ARIZONA REPUBLIC (Phoenix, Arizona) 26 September 06 Shy, splotched lizard shows a beauty within (Connie Midey)
The reptile causing all the stir in the world of diabetes treatment looks like a cross between a color-splotched, beaded evening purse and a stout-bodied, skinny-toed alien. Maybe one part miniature dinosaur, too.
Come too close to the solitude-loving Gila monster, and it opens its powerful jaws, displays grooved teeth and hisses.
"I'm trouble," it's telling you. "Leave me alone."
But this isn't a face only a mother - or a diabetic - could love.
Arizona State University veterinarian Dale DeNardo, an assistant life sciences professor, has been studying Gila monsters for seven years. About 30 of the lizards live in a lab at ASU, and he uses radio transmitters to track the same number in the Arizona desert.
Still, he's thrilled when he spots one in the wild.
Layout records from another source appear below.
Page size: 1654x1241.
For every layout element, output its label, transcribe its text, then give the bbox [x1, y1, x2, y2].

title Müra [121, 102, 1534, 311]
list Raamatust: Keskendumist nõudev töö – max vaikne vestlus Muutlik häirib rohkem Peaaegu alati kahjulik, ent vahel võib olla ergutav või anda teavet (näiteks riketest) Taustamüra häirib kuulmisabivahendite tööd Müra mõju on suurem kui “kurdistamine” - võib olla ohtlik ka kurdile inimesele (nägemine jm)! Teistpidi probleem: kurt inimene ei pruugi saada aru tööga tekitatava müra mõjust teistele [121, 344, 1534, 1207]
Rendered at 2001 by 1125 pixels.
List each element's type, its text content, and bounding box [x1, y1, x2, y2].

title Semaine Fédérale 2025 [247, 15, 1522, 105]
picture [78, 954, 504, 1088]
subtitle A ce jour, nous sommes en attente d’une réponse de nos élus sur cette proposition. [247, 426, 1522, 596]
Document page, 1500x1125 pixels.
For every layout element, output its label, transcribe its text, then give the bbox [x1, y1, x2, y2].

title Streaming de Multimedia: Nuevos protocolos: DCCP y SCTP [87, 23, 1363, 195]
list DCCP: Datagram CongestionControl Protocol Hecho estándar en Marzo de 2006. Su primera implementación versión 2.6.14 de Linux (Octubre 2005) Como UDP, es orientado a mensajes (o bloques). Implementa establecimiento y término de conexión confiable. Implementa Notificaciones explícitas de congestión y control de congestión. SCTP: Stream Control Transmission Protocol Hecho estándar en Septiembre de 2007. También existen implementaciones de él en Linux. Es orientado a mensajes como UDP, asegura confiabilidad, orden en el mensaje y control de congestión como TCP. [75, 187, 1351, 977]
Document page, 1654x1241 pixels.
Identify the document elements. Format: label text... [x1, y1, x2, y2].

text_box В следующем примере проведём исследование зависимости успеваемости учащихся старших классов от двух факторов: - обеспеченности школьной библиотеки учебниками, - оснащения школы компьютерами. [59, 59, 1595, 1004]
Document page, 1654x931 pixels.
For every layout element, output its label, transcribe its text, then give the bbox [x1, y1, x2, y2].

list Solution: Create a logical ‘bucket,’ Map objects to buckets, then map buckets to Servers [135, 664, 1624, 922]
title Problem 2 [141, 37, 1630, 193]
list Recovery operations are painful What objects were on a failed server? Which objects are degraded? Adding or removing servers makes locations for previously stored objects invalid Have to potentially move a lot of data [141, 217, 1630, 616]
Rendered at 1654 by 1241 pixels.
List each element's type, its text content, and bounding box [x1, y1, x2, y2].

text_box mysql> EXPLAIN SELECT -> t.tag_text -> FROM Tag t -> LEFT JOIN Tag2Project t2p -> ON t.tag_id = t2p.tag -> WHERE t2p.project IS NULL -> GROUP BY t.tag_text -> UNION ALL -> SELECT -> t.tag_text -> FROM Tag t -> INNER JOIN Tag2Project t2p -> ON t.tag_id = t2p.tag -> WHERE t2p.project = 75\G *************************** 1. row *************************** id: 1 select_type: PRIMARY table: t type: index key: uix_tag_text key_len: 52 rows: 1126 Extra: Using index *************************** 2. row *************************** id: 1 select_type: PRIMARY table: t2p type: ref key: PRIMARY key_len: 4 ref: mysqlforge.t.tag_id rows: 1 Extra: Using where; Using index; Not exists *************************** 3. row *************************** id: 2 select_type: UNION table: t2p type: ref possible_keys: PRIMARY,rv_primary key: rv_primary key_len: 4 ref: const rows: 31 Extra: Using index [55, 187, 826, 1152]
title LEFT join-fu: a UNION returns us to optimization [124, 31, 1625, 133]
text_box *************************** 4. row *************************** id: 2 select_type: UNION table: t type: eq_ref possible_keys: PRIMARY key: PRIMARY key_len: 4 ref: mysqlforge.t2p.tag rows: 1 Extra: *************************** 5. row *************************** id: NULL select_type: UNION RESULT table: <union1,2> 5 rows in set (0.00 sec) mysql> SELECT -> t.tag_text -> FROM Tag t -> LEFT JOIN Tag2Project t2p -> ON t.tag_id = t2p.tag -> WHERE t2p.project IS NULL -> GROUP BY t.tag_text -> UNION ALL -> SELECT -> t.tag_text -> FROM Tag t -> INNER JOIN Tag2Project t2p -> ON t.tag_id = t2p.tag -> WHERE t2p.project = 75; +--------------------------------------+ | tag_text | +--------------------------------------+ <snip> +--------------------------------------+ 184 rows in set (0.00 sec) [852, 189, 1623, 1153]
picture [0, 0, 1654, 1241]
"I think they're fascinating-looking," he says. "The more you know about them, the more you realize beauty really is in the eye of the beholder."
DeNardo is especially interested in how the lizards have managed to survive in the Sonoran desert for millions of years, despite the challenges of hot, dry weather and limited water and food.
Raiding ground nests for tortoise eggs, rodents, birds and baby rabbits, Gila monsters may consume more than 50 percent of their body mass in one meal, then go months without food.
Researchers discovered that after a Gila monster ate one of its rare meals, high levels of a protein from its venom-laced saliva circulated in its blood, DeNardo says. The lizard secretes venom through grooved teeth into its mouth, rather than through fangs directly into the victim as a rattlesnake does.
A synthetic version of that protein, now named exenatide, is the basis for the glucose-lowering drug Byetta. It's prescribed for people with type 2 diabetes.
The Gila monster is one of only two venomous lizards in the world. The other is the Mexican beaded lizard.
"The (Gila monster's) venom isn't deadly to humans," DeNardo says, joking that bite victims may wish it was. "I've been told it's extremely painful, like having a hammer hit your thumb every five seconds for 45 minutes."
Gila monsters are the largest American lizards, reaching lengths of about two feet and weighing three to five pounds. But they're shy and use their powerful jaws on people only when threatened, he says.
Their black and orange-pink coloration makes them hard to spot.
Gila monsters live 20 to 30 years, and it's illegal to take them from the wild. The Arizona Game and Fish Department turns confiscated and "nuisance" Gila monsters over to the ASU lab.
There's still much to be learned from these survivors, DeNardo says, and he'd hate to see them disappear.
"As we've seen with Byetta," he says, "if we lose the animals, we lose those discoveries."